__Instructions to follow__. Pull out all the lines below word for word, dropping the picture markers.

*****

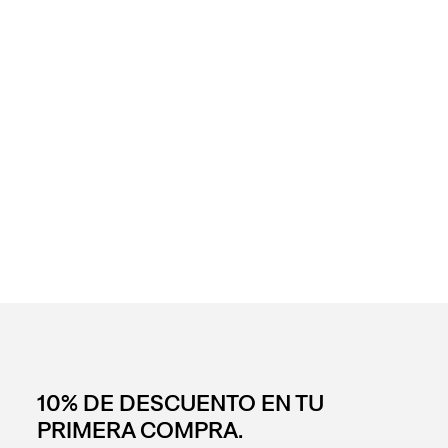
10% DE DESCUENTO EN TU
PRIMERA COMPRA.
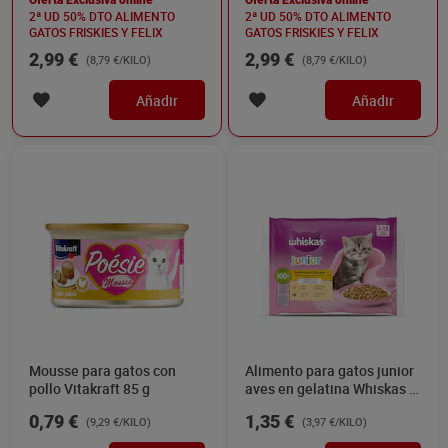
Oferta Exclusiva online
Oferta Exclusiva online
g
2ª UD 50% DTO ALIMENTO
2ª UD 50% DTO ALIMENTO
GATOS FRISKIES Y FELIX
GATOS FRISKIES Y FELIX
2,99 €
2,99 €
(8,79 €/KILO)
(8,79 €/KILO)
Añadir
Añadir
Mousse para gatos con
Alimento para gatos junior
pollo Vitakraft 85 g
aves en gelatina Whiskas 4
x 85 g
0,79 €
1,35 €
(9,29 €/KILO)
(3,97 €/KILO)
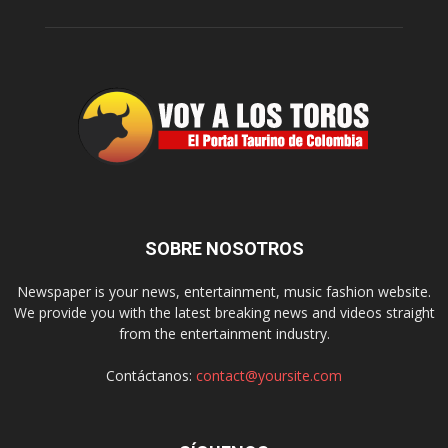
SOBRE NOSOTROS
Newspaper is your news, entertainment, music fashion website.
We provide you with the latest breaking news and videos straight
from the entertainment industry.
Contáctanos:
contact@yoursite.com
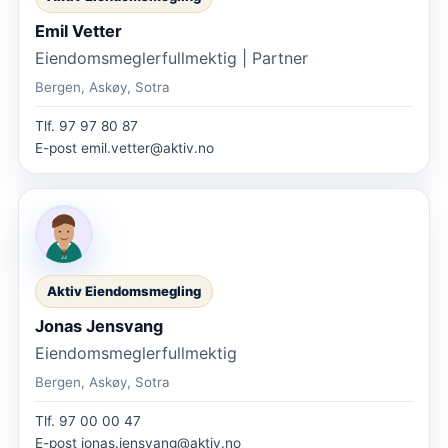
Emil Vetter
Eiendomsmeglerfullmektig | Partner
Bergen, Askøy, Sotra
Tlf.
97 97 80 87
E-post
emil.vetter@aktiv.no
Aktiv Eiendomsmegling
Jonas Jensvang
Eiendomsmeglerfullmektig
Bergen, Askøy, Sotra
Tlf.
97 00 00 47
E-post
jonas.jensvang@aktiv.no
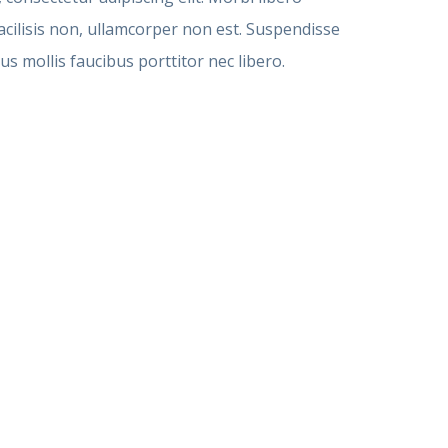
cilisis non, ullamcorper non est. Suspendisse
us mollis faucibus porttitor nec libero.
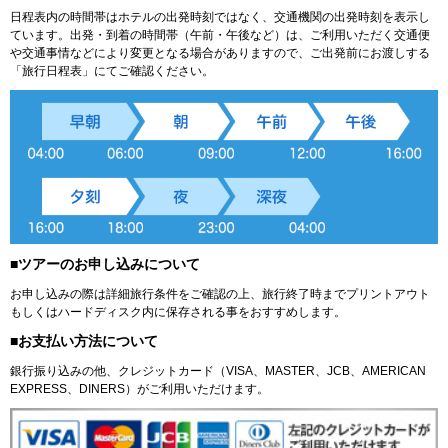
日程表内の時間帯はホテルの出発時刻ではなく、交通機関の出発時刻を表示し
ています。出発・到着の時間帯（午前・午後など）は、ご利用いただく交通便
や交通事情などにより変更となる場合がありますので、ご出発前にお渡しする
「旅行日程表」にてご確認ください。
■ツアーのお申し込みについて
お申し込みの際は詳細旅行条件をご確認の上、旅行終了時までプリントアウト
もしくはハードディスク内に保存される事をおすすめします。
■お支払い方法について
銀行振り込みの他、クレジットカード（VISA、MASTER、JCB、AMERICAN
EXPRESS、DINERS）がご利用いただけます。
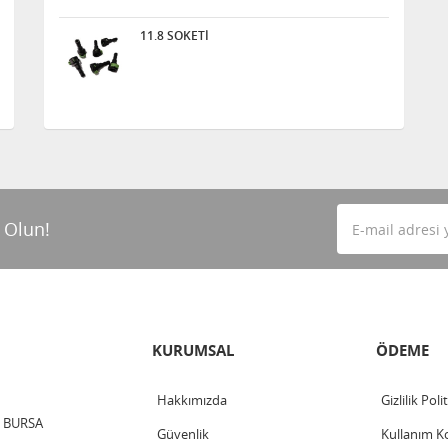
11.8 SOKETİ
 Olun!
KURUMSAL
ÖDEME
Hakkımızda
Gizlilik Poli
 / BURSA
Güvenlik
Kullanım Ko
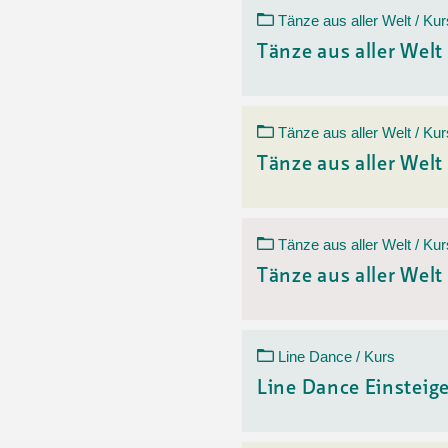
Ortsvertretungen Laufental
Hitze-Hotline
Sprachen
Tänze aus aller Welt / Kur
Infobus «mobil bi dir»
Weitere 
Altersstrategien und Leitbilder
Digital Café
Tänze aus aller Welt
NFT-Kollektion
AGB
Beratung und Begegnung
Privatstunden und Support
Digitale Kompetenz für Ältere
QR-Einzahlungsschein
Tänze aus aller Welt / Kur
Anleitung für Online Unterricht
Tänze aus aller Welt
Tänze aus aller Welt / Kur
Tänze aus aller Welt
Line Dance / Kurs
Line Dance Einsteig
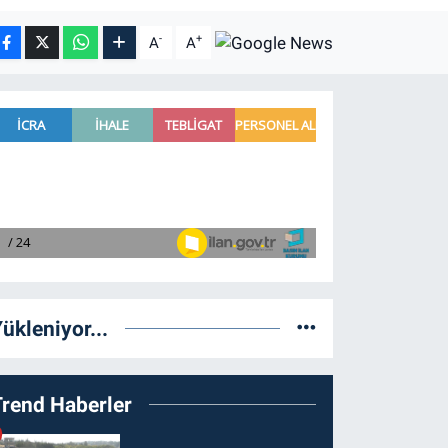
-
+
A
A
ükleniyor...
Trend Haberler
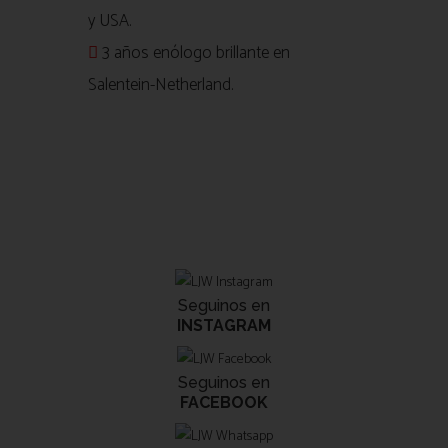
y USA.
3 años enólogo brillante en
Salentein-Netherland.
Seguinos en
INSTAGRAM
Seguinos en
FACEBOOK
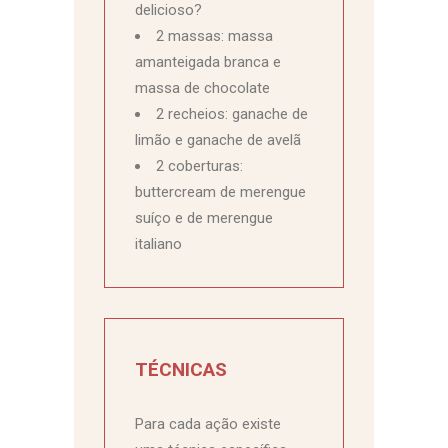
delicioso?
2 massas: massa
amanteigada branca e
massa de chocolate
2 recheios: ganache de
limão e ganache de avelã
2 coberturas:
buttercream de merengue
suíço e de merengue
italiano
TÉCNICAS
Para cada ação existe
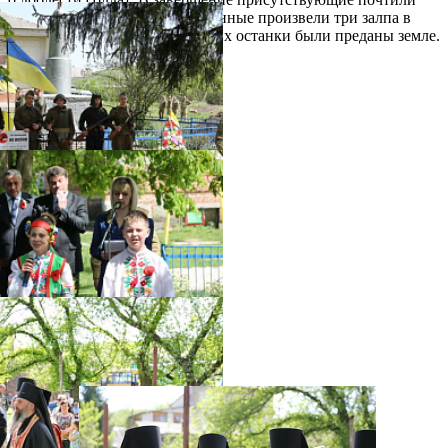
героев минутой молчания, военные произвели три залпа в
память павших воинов, затем их останки были преданы земле.
Распечатать
Фото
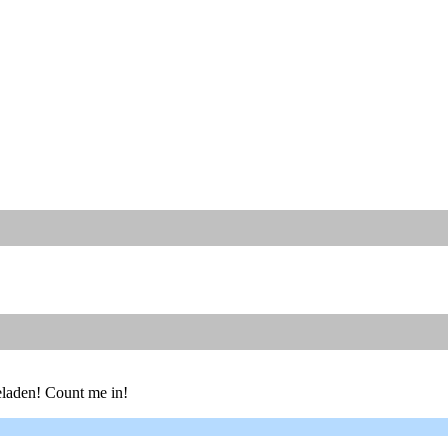
eladen! Count me in!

*****

__Solution to the exercise__.
10% DE DESCUENTO EN TU
PRIMERA COMPRA.
Oferta Exclusiva online
Oferta Exclusiva online
g
2ª UD 50% DTO ALIMENTO
2ª UD 50% DTO ALIMENTO
GATOS FRISKIES Y FELIX
GATOS FRISKIES Y FELIX
2,99 €
2,99 €
(8,79 €/KILO)
(8,79 €/KILO)
Añadir
Añadir
Mousse para gatos con
Alimento para gatos junior
pollo Vitakraft 85 g
aves en gelatina Whiskas 4
x 85 g
0,79 €
1,35 €
(9,29 €/KILO)
(3,97 €/KILO)
SOBRE NOSOTROS
Newspaper is your news, entertainment, music fashion website.
We provide you with the latest breaking news and videos straight
from the entertainment industry.
Contáctanos:
contact@yoursite.com
Emil Vetter
Eiendomsmeglerfullmektig | Partner
Bergen, Askøy, Sotra
Tlf.
97 97 80 87
E-post
emil.vetter@aktiv.no
Aktiv Eiendomsmegling
Jonas Jensvang
Eiendomsmeglerfullmektig
Bergen, Askøy, Sotra
Tlf.
97 00 00 47
E-post
jonas.jensvang@aktiv.no
cilisis non, ullamcorper non est. Suspendisse
us mollis faucibus porttitor nec libero.
日程表内の時間帯はホテルの出発時刻ではなく、交通機関の出発時刻を表示し
ています。出発・到着の時間帯（午前・午後など）は、ご利用いただく交通便
や交通事情などにより変更となる場合がありますので、ご出発前にお渡しする
「旅行日程表」にてご確認ください。
■ツアーのお申し込みについて
お申し込みの際は詳細旅行条件をご確認の上、旅行終了時までプリントアウト
もしくはハードディスク内に保存される事をおすすめします。
■お支払い方法について
銀行振り込みの他、クレジットカード（VISA、MASTER、JCB、AMERICAN
EXPRESS、DINERS）がご利用いただけます。
11.8 SOKETİ
 Olun!
KURUMSAL
ÖDEME
Hakkımızda
Gizlilik Poli
 / BURSA
Güvenlik
Kullanım Ko
Ortsvertretungen Laufental
Hitze-Hotline
Sprachen
Tänze aus aller Welt / Kur
Infobus «mobil bi dir»
Weitere 
Altersstrategien und Leitbilder
Digital Café
Tänze aus aller Welt
NFT-Kollektion
AGB
Beratung und Begegnung
Privatstunden und Support
Digitale Kompetenz für Ältere
QR-Einzahlungsschein
Tänze aus aller Welt / Kur
Anleitung für Online Unterricht
Tänze aus aller Welt
Tänze aus aller Welt / Kur
Tänze aus aller Welt
Line Dance / Kurs
Line Dance Einsteig
-
+
A
A
ükleniyor...
Trend Haberler
y USA.
3 años enólogo brillante en
Salentein-Netherland.
Seguinos en
INSTAGRAM
Seguinos en
FACEBOOK
delicioso?
2 massas: massa
amanteigada branca e
massa de chocolate
2 recheios: ganache de
limão e ganache de avelã
2 coberturas:
buttercream de merengue
suíço e de merengue
italiano
TÉCNICAS
Para cada ação existe
героев минутой молчания, военные произвели три залпа в
память павших воинов, затем их останки были преданы земле.
Распечатать
Фото
eladen! Count me in!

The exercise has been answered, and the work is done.